▶ [INSTRUCTIONS FOR THE TASK]
Convert every line of text in the records into a JSON list of strings, one string per line, and omit blank lines. Leave the pictures out of the answer.

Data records
BEGIN

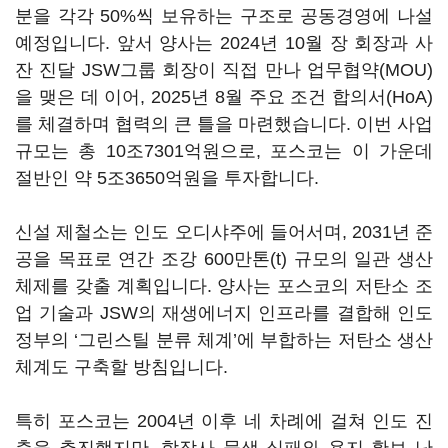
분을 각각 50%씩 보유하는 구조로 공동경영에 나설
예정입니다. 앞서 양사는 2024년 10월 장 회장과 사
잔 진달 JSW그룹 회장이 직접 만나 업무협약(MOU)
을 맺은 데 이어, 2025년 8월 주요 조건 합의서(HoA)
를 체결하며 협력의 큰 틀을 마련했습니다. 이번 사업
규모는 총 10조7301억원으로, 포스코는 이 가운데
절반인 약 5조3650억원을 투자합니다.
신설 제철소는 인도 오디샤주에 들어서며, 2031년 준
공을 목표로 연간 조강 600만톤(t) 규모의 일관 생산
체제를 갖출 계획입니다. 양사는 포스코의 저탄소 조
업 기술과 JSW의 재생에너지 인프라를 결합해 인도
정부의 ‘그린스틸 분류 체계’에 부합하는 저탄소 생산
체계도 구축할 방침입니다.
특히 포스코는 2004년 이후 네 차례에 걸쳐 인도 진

END

▶ [FINISHED TASK]
[
  "분을 각각 50%씩 보유하는 구조로 공동경영에 나설",
  "예정입니다. 앞서 양사는 2024년 10월 장 회장과 사",
  "잔 진달 JSW그룹 회장이 직접 만나 업무협약(MOU)",
  "을 맺은 데 이어, 2025년 8월 주요 조건 합의서(HoA)",
  "를 체결하며 협력의 큰 틀을 마련했습니다. 이번 사업",
  "규모는 총 10조7301억원으로, 포스코는 이 가운데",
  "절반인 약 5조3650억원을 투자합니다.",
  "신설 제철소는 인도 오디샤주에 들어서며, 2031년 준",
  "공을 목표로 연간 조강 600만톤(t) 규모의 일관 생산",
  "체제를 갖출 계획입니다. 양사는 포스코의 저탄소 조",
  "업 기술과 JSW의 재생에너지 인프라를 결합해 인도",
  "정부의 ‘그린스틸 분류 체계’에 부합하는 저탄소 생산",
  "체계도 구축할 방침입니다.",
  "특히 포스코는 2004년 이후 네 차례에 걸쳐 인도 진"
]